Work task 1 →
Update everything from "5CoJL avatar May 05" down to "provide better help." in the issue thread, putting "Wednesday" in place of "Monday".
Work task 2 →
List every date that appears beside a username in the issue thread.

Open 5CoJL opened this issue 2 years ago • 8 comments

Hi,

I'm having a bit of an issue displaying saved frames one by one via DisplayImageBuffer, in .NET.

I have set up a FrameQueueSink alongisde a FrameQueueSinkListener. Whenever the listener has a frame queued in output, I save it in a IFrameQueueBuffer[] array to save the last 10 seconds of live imaging, and replay them when I hit a button.

However calling DisplayImageBuffer after calling ic.LiveStop() seems to never update the display (as in the last frame before the call to ic.LiveStop() is frozen).

I have set the ic.LiveDisplay to false before attempting to DisplayImageBuffer.

I understand I might be completely misunderstanding the tools at my disposal, but I have gone through the entire documentation as well as the samples and fall short of understanding my problem.

Thank you for any insight.

5CoJL avatar May 05 '22 08:05 5CoJL

Hello

I have a complete sample that shows, what you want to do. Currently I am not in the office, therefore, I do not have access to my sample repository. I would like you to repeat your request on Monday or Tuesday, so I can provide better help.

Stefan

TIS-Stefan avatar May 06 '22 07:05 TIS-Stefan

Hello Stefan,

I reach out to you as suggested for the potential sample you mentioned ?

Best, Julien

5CoJL avatar May 09 '22 06:05 5CoJL

For the moment, I am using a workaround where I save my entire buffer as JPEGs, and display the images in a PictureBox. This is inefficient but definetely does the trick.

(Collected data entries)
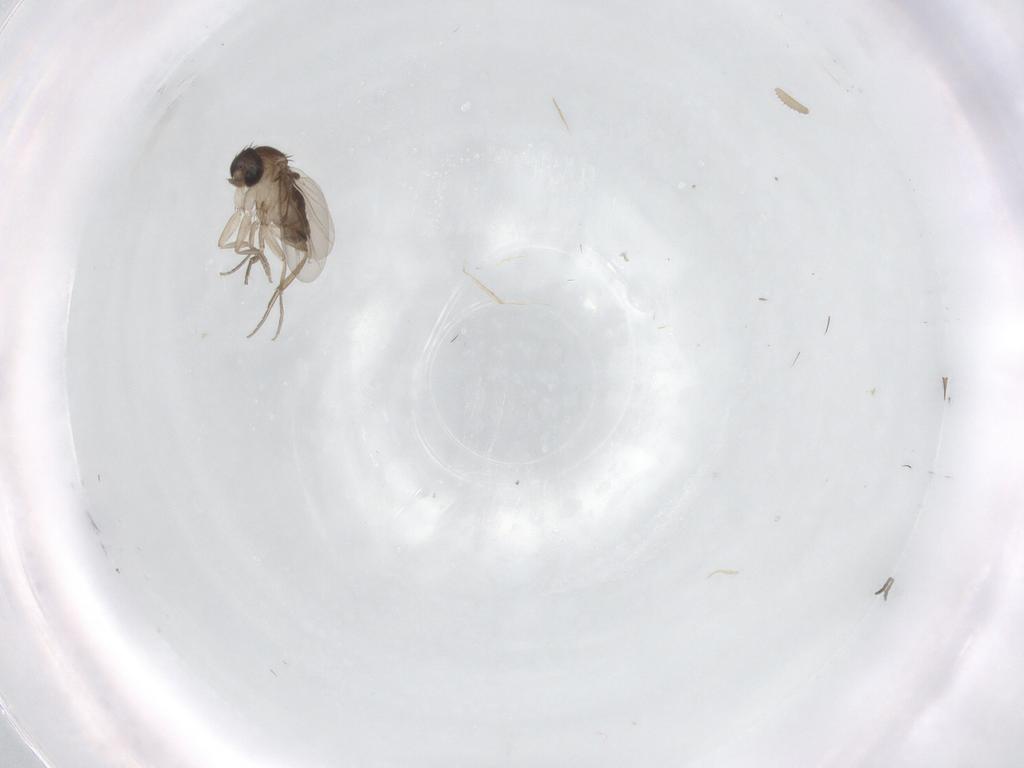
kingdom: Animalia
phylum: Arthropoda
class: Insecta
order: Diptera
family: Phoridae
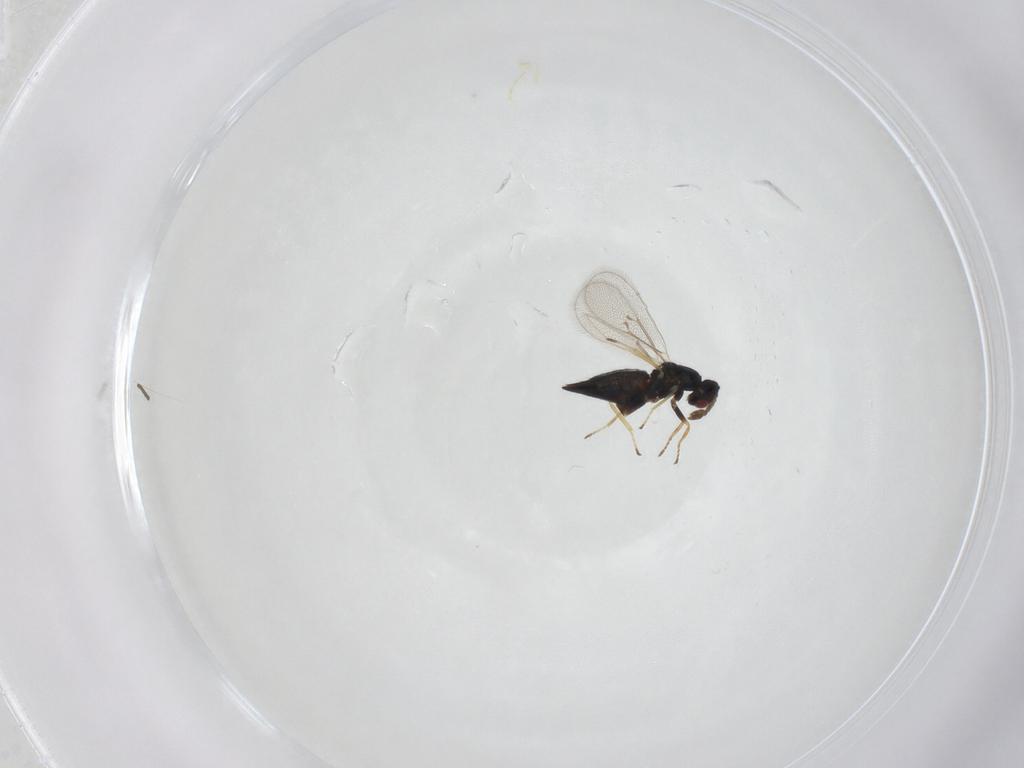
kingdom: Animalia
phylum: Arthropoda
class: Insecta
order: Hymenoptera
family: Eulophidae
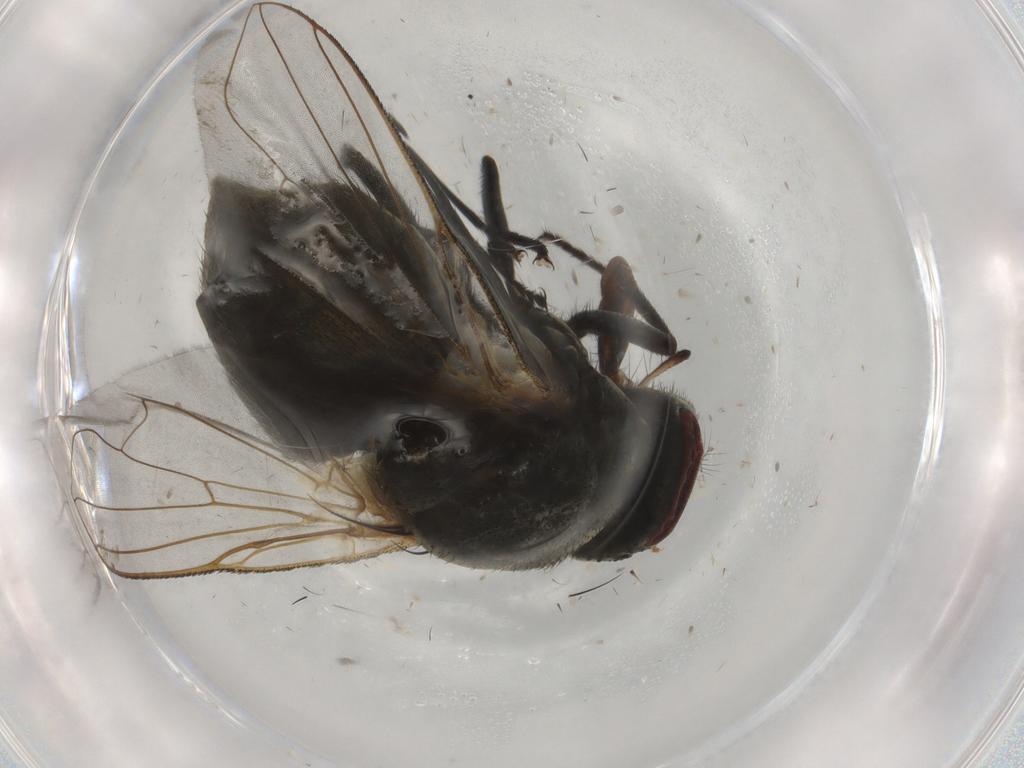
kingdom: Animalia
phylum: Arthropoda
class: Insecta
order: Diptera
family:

Written answer 1 →
5CoJL avatar May 05 '22 08:05 5CoJL

Hello

I have a complete sample that shows, what you want to do. Currently I am not in the office, therefore, I do not have access to my sample repository. I would like you to repeat your request on Wednesday or Tuesday, so I can provide better help.

Written answer 2 →
May 05 '22
May 06 '22
May 09 '22